-- CHECK YOUR UNDERSTANDING --
1. Using the college editorial, answer each question below.
(a) What sector does the editorial call a huge economic engine for Iowa?
(b) According to the editorial, what puts Buena Vista University in a stronger position than most?
(c) Whose pledge of support does the editorial say private colleges need?
2. Print the college editorial's text exactly, everything from "Save our colleges" down to "an international reputation.".

Save our colleges

EDITORIALS

BY ART CULLEN

Iowa is almost unique for its collection of outstanding private colleges complementing a historically strong state university system. The coronavirus pandemic slammed what was an already struggling higher education sector, which is a huge economic engine for this state. If Congress and the Iowa Legislature do not rush to their aid immediately, we risk losing an education infrastructure built for more than a century with an international reputation.

Colleges across the country were struggling before the pandemic. Small, private colleges in the rural Midwest were hurting the worst. The shutdown last spring made things much worse. Buena Vista University intends to reopen for the fall semester with lots of caveats. Like any other private institution, it sorely needs the dorm rent, tuition and fees. BVU is in a stronger position than most thanks to a large endowment. But you can’t eat your seed for long.

Buena Vista is in the midst of an academic refashioning that seeks to align its programs better with regional student demand. But now everything is mixed up and tentative. Private colleges need a strong pledge of support from Gov. Kim Reynolds, legislative leaders and from our Congressional delegation. Their very existence is at risk.

-- DATASET RECORDS --
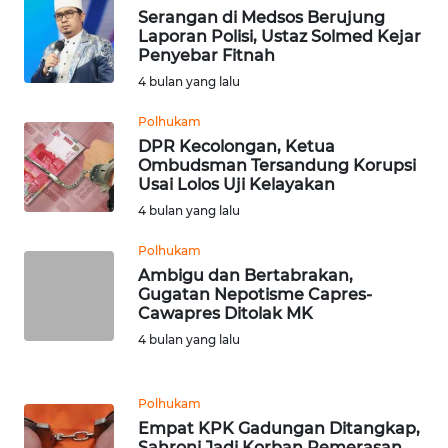
Serangan di Medsos Berujung
Laporan Polisi, Ustaz Solmed Kejar
WN
Penyebar Fitnah
BABEL
4 bulan yang lalu
WN
Polhukam
SUMBAR
DPR Kecolongan, Ketua
Ombudsman Tersandung Korupsi
Usai Lolos Uji Kelayakan
WN
4 bulan yang lalu
SUMSEL
Polhukam
WN
Ambigu dan Bertabrakan,
BENGKULU
Gugatan Nepotisme Capres-
Cawapres Ditolak MK
4 bulan yang lalu
WN
LAMPUNG
Polhukam
WN
Empat KPK Gadungan Ditangkap,
JATENG
Sahroni Jadi Korban Pemerasan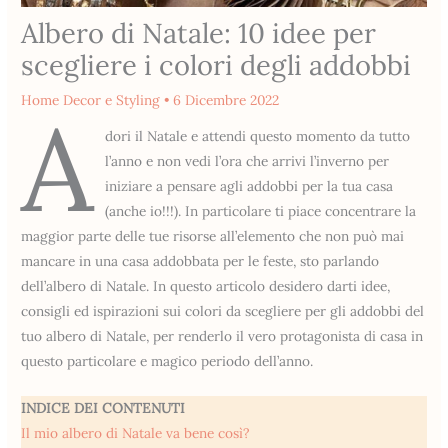
Albero di Natale: 10 idee per
scegliere i colori degli addobbi
Home Decor e Styling
•
6 Dicembre 2022
A
dori il Natale e attendi questo momento da tutto
l’anno e non vedi l’ora che arrivi l’inverno per
iniziare a pensare agli addobbi per la tua casa
(anche io!!!). In particolare ti piace concentrare la
maggior parte delle tue risorse all’elemento che non può mai
mancare in una casa addobbata per le feste, sto parlando
dell’albero di Natale. In questo articolo desidero darti idee,
consigli ed ispirazioni sui colori da scegliere per gli addobbi del
tuo albero di Natale, per renderlo il vero protagonista di casa in
questo particolare e magico periodo dell’anno.
INDICE DEI CONTENUTI
Il mio albero di Natale va bene così?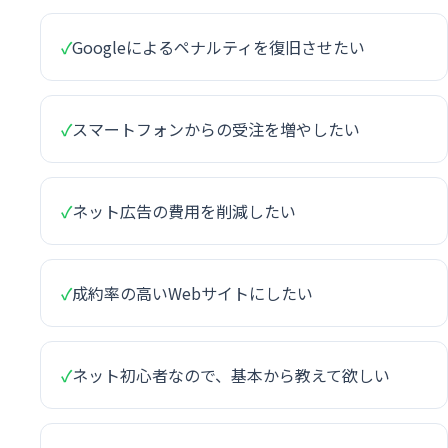
✓
Googleによるペナルティを復旧させたい
✓
スマートフォンからの受注を増やしたい
✓
ネット広告の費用を削減したい
✓
成約率の高いWebサイトにしたい
✓
ネット初心者なので、基本から教えて欲しい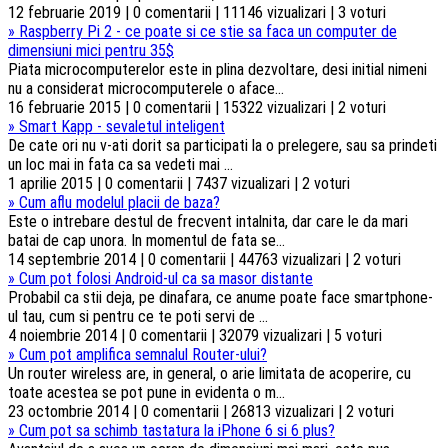
12 februarie 2019 | 0 comentarii | 11146 vizualizari | 3 voturi
»
Raspberry Pi 2 - ce poate si ce stie sa faca un computer de
dimensiuni mici pentru 35$
Piata microcomputerelor este in plina dezvoltare, desi initial nimeni
nu a considerat microcomputerele o aface...
16 februarie 2015 | 0 comentarii | 15322 vizualizari | 2 voturi
»
Smart Kapp - sevaletul inteligent
De cate ori nu v-ati dorit sa participati la o prelegere, sau sa prindeti
un loc mai in fata ca sa vedeti mai ...
1 aprilie 2015 | 0 comentarii | 7437 vizualizari | 2 voturi
»
Cum aflu modelul placii de baza?
Este o intrebare destul de frecvent intalnita, dar care le da mari
batai de cap unora. In momentul de fata se...
14 septembrie 2014 | 0 comentarii | 44763 vizualizari | 2 voturi
»
Cum pot folosi Android-ul ca sa masor distante
Probabil ca stii deja, pe dinafara, ce anume poate face smartphone-
ul tau, cum si pentru ce te poti servi de ...
4 noiembrie 2014 | 0 comentarii | 32079 vizualizari | 5 voturi
»
Cum pot amplifica semnalul Router-ului?
Un router wireless are, in general, o arie limitata de acoperire, cu
toate acestea se pot pune in evidenta o m...
23 octombrie 2014 | 0 comentarii | 26813 vizualizari | 2 voturi
»
Cum pot sa schimb tastatura la iPhone 6 si 6 plus?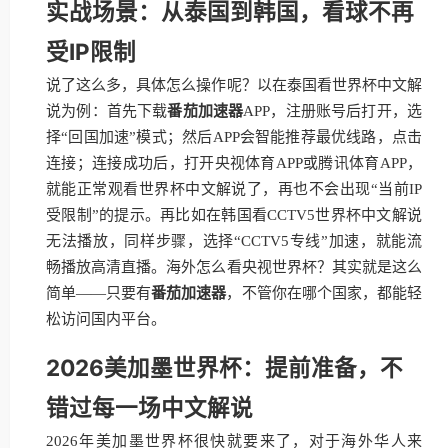
实战场景：从泰国到韩国，看球不再
受IP限制
说了这么多，具体怎么操作呢？以在泰国看世界杯中文解
说为例：首先下载
番茄加速器
APP，注册账号后打开，选
择“回国加速”模式；然后APP会智能推荐最优线路，点击
连接；连接成功后，打开央视体育APP或腾讯体育APP，
就能正常观看世界杯中文解说了，再也不会出现“当前IP
受限制”的提示。再比如在韩国看CCTV5世界杯中文解说
无法播放，同样步骤，选择“CCTV5专线”加速，就能流
畅播放高清直播。海外怎么看央视世界杯？其实就是这么
简单——只要有
番茄加速器
，不管你在哪个国家，都能轻
松访问国内平台。
2026美加墨世界杯：提前准备，不
错过每一场中文解说
2026年美加墨世界杯很快就要来了，对于海外华人来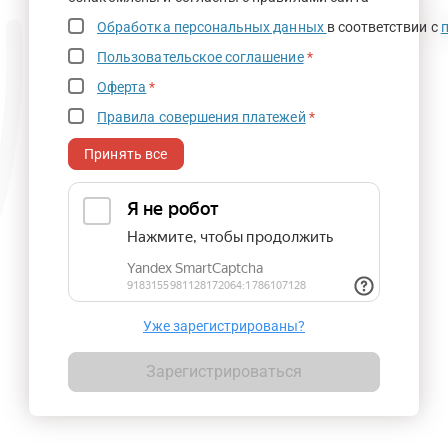
Обработка персональных данных
в соответствии с
Пользовательское соглашение
*
Оферта
*
Правила совершения платежей
*
Принять все
Уже зарегистрированы?
Зарегистрироваться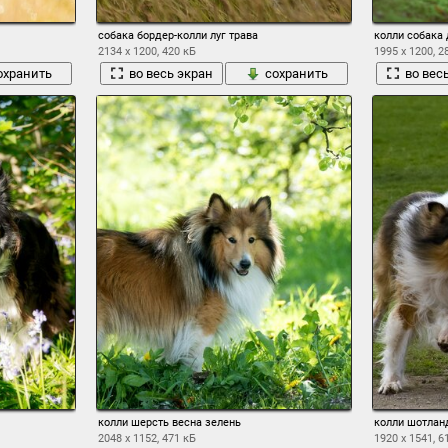
собака бордер-колли луг трава
колли собака 
2134 x 1200, 420 кБ
1995 x 1200, 2
охранить
во весь экран
сохранить
во вес
колли шерсть весна зелень
колли шотланд
2048 x 1152, 471 кБ
1920 x 1541, 6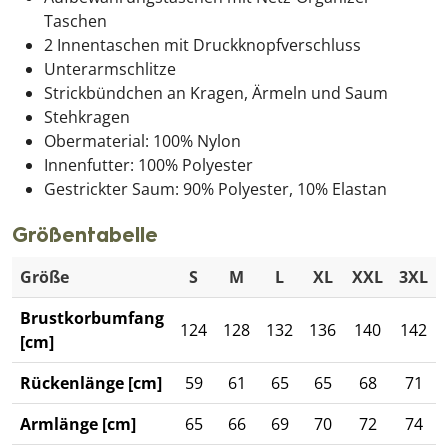
Taschen
2 Innentaschen mit Druckknopfverschluss
Unterarmschlitze
Strickbündchen an Kragen, Ärmeln und Saum
Stehkragen
Obermaterial: 100% Nylon
Innenfutter: 100% Polyester
Gestrickter Saum: 90% Polyester, 10% Elastan
Größentabelle
Größe
S
M
L
XL
XXL
3XL
Brustkorbumfang
124
128
132
136
140
142
[cm]
Rückenlänge [cm]
59
61
65
65
68
71
Armlänge [cm]
65
66
69
70
72
74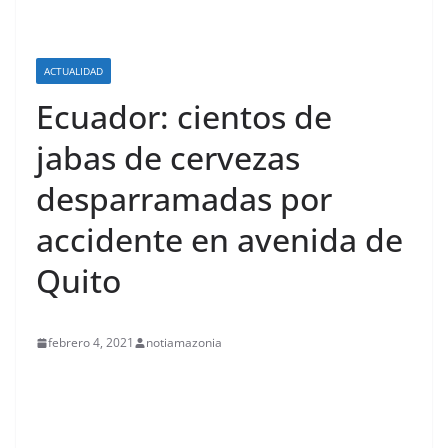
ACTUALIDAD
Ecuador: cientos de
jabas de cervezas
desparramadas por
accidente en avenida de
Quito
febrero 4, 2021
notiamazonia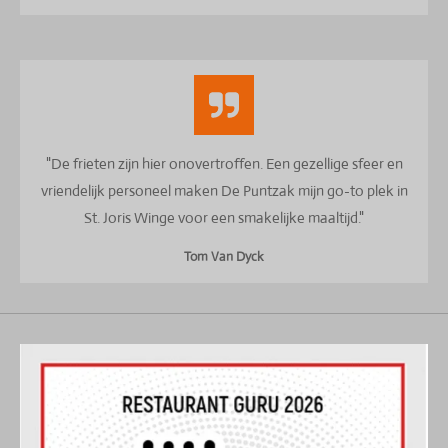
"De frieten zijn hier onovertroffen. Een gezellige sfeer en
vriendelijk personeel maken De Puntzak mijn go-to plek in
St. Joris Winge voor een smakelijke maaltijd."
Tom Van Dyck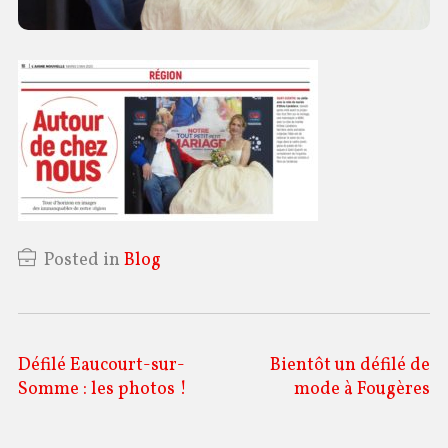
Posted in
Blog
Navigation
Défilé Eaucourt-sur-
Bientôt un défilé de
Somme : les photos !
mode à Fougères
de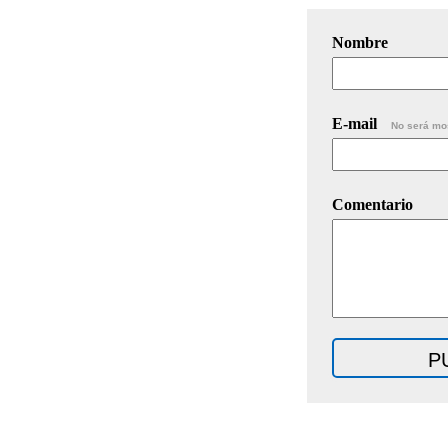
Nombre
E-mail
No será mo
Comentario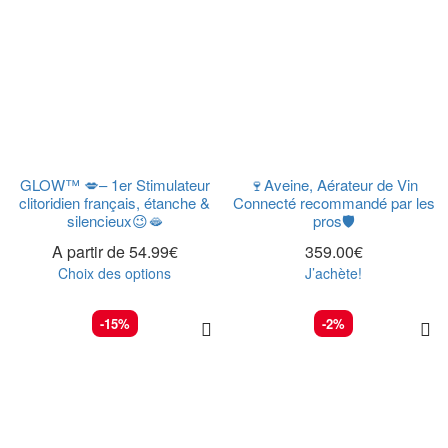
GLOW™ 💋– 1er Stimulateur
🍷Aveine, Aérateur de Vin
clitoridien français, étanche &
Connecté recommandé par les
silencieux😉🫦
pros🛡️
A partir de
54.99
€
359.00
€
Choix des options
J’achète!
-15%
-2%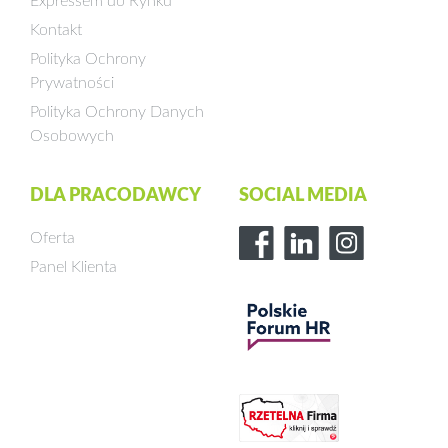
Expressem do Rynku
Kontakt
Polityka Ochrony
Prywatności
Polityka Ochrony Danych
Osobowych
DLA PRACODAWCY
SOCIAL MEDIA
Oferta
Panel Klienta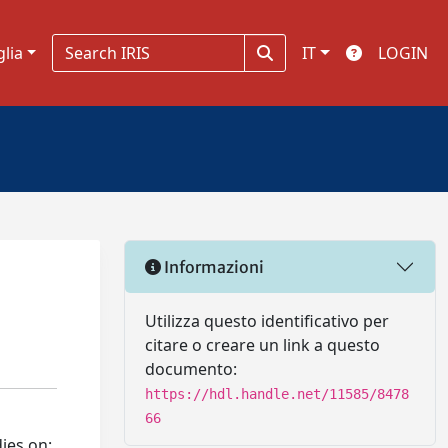
glia
IT
LOGIN
Informazioni
Utilizza questo identificativo per
citare o creare un link a questo
documento:
https://hdl.handle.net/11585/8478
66
ies on: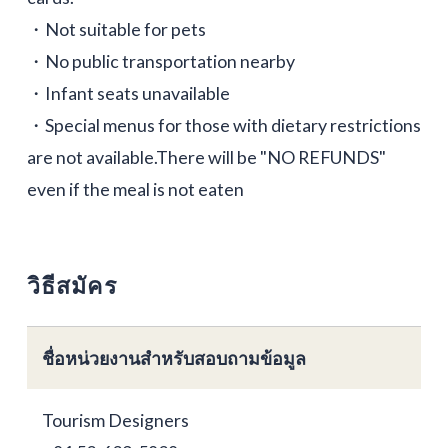
・Not suitable for pets
・No public transportation nearby
・Infant seats unavailable
・Special menus for those with dietary restrictions
are not available.There will be "NO REFUNDS"
even if the meal is not eaten
วิธีสมัคร
ชื่อหน่วยงานสำหรับสอบถามข้อมูล
Tourism Designers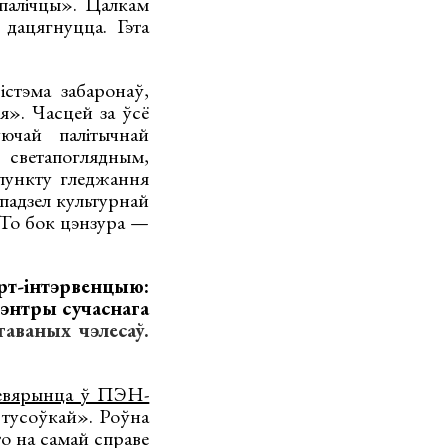
палічцы». Цалкам
дацягнуцца. Гэта
стэма забаронаў,
я». Часцей за ўсё
ючай палітычнай
 светапоглядным,
 пункту гледжання
падзел культурнай
 То бок цэнзура —
 арт-інтэрвенцыю:
энтры сучаснага
аваных чэлесаў.
Севярынца ў ПЭН-
 тусоўкай». Роўна
то на самай справе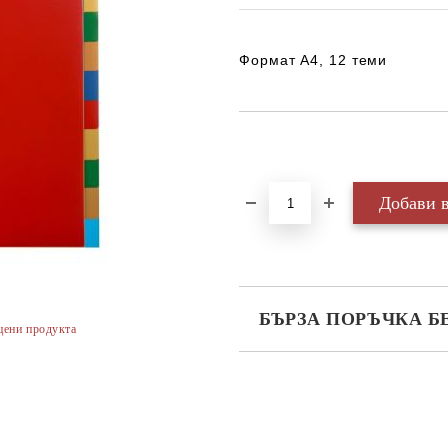
Формат А4, 12 теми
Добави в желани
БЪРЗА ПОРЪЧКА Б
цени продукта
САМО ПОПЪЛНЕТЕ 3 ПОЛЕТА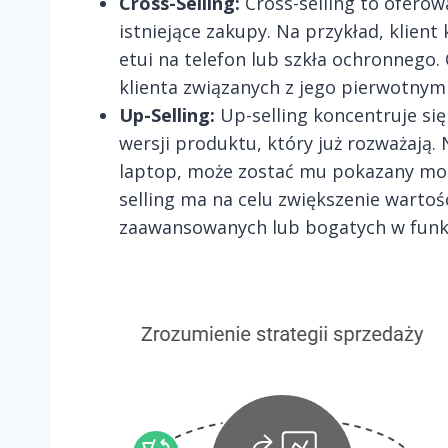
Cross-Selling:
Cross-selling to oferow
istniejące zakupy. Na przykład, klien
etui na telefon lub szkła ochronnego
klienta związanych z jego pierwotny
Up-Selling:
Up-selling koncentruje się
wersji produktu, który już rozważają. 
laptop, może zostać mu pokazany mo
selling ma na celu zwiększenie wartoś
zaawansowanych lub bogatych w funkc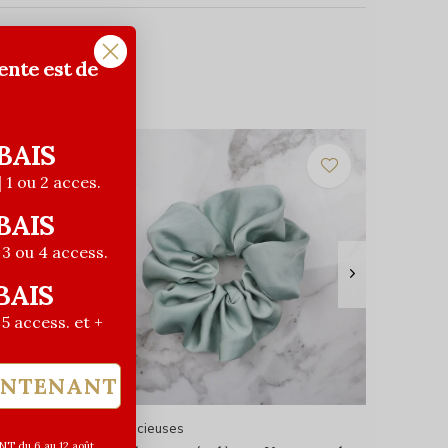
ente est de
BAIS
| 1 ou 2 acces.
BAIS
| 3 ou 4 access.
BAIS
| 5 access. et +
INTENANT
Les Précieuses
T du 6 au 12 août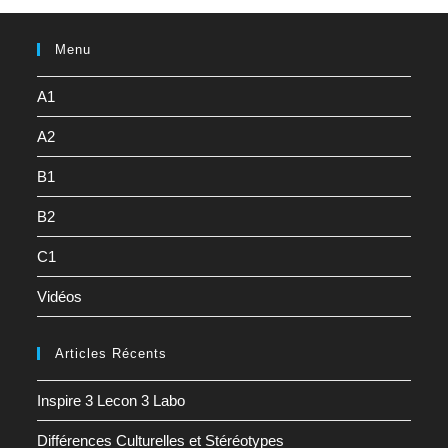
Menu
A1
A2
B1
B2
C1
Vidéos
Articles Récents
Inspire 3 Lecon 3 Labo
Différences Culturelles et Stéréotypes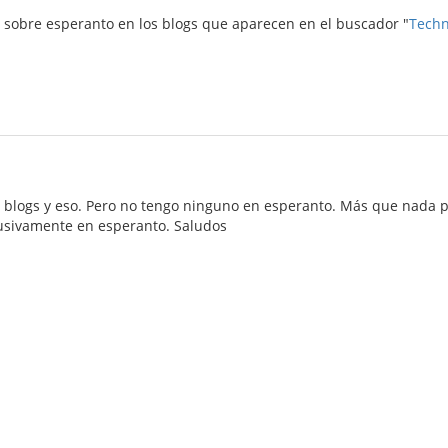
 sobre esperanto en los blogs que aparecen en el buscador "
Techn
r blogs y eso. Pero no tengo ninguno en esperanto. Más que nad
usivamente en esperanto. Saludos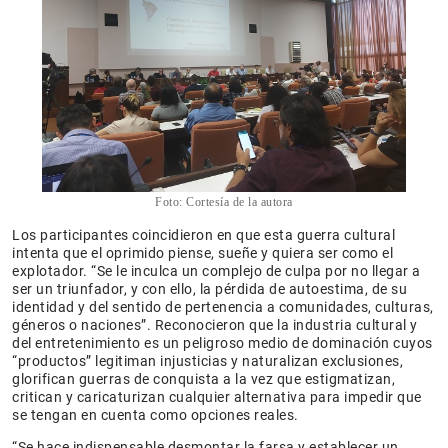
Foto: Cortesía de la autora
Los participantes coincidieron en que esta guerra cultural
intenta que el oprimido piense, sueñe y quiera ser como el
explotador. “Se le inculca un complejo de culpa por no llegar a
ser un triunfador, y con ello, la pérdida de autoestima, de su
identidad y del sentido de pertenencia a comunidades, culturas,
géneros o naciones”. Reconocieron que la industria cultural y
del entretenimiento es un peligroso medio de dominación cuyos
“productos” legitiman injusticias y naturalizan exclusiones,
glorifican guerras de conquista a la vez que estigmatizan,
critican y caricaturizan cualquier alternativa para impedir que
se tengan en cuenta como opciones reales.
“Se hace indispensable desmontar la farsa y establecer un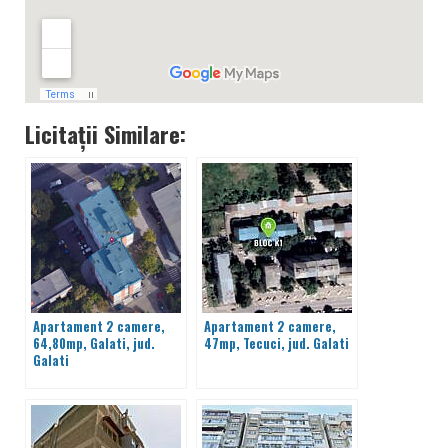
Licitații Similare:
Apartament 2 camere,
Apartament 2 camere,
64,80mp, Galati, jud.
47mp, Tecuci, jud. Galati
Galati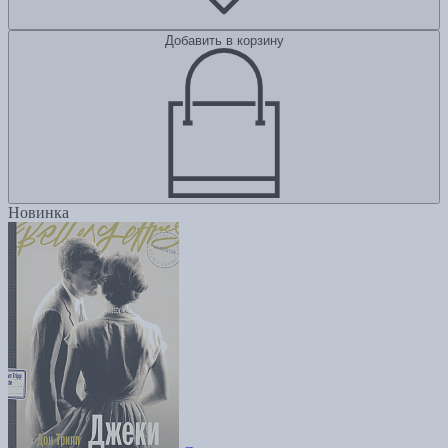
Добавить в корзину
Новинка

-- TASK-BY-TASK RESULTS --
1.
(a) The higher education sector.
(b) A large endowment.
(c) Gov. Kim Reynolds, legislative leaders, and the Congressional delegation.

2.
Save our colleges

EDITORIALS

BY ART CULLEN

Iowa is almost unique for its collection of outstanding private colleges complementing a historically strong state university system. The coronavirus pandemic slammed what was an already struggling higher education sector, which is a huge economic engine for this state. If Congress and the Iowa Legislature do not rush to their aid immediately, we risk losing an education infrastructure built for more than a century with an international reputation.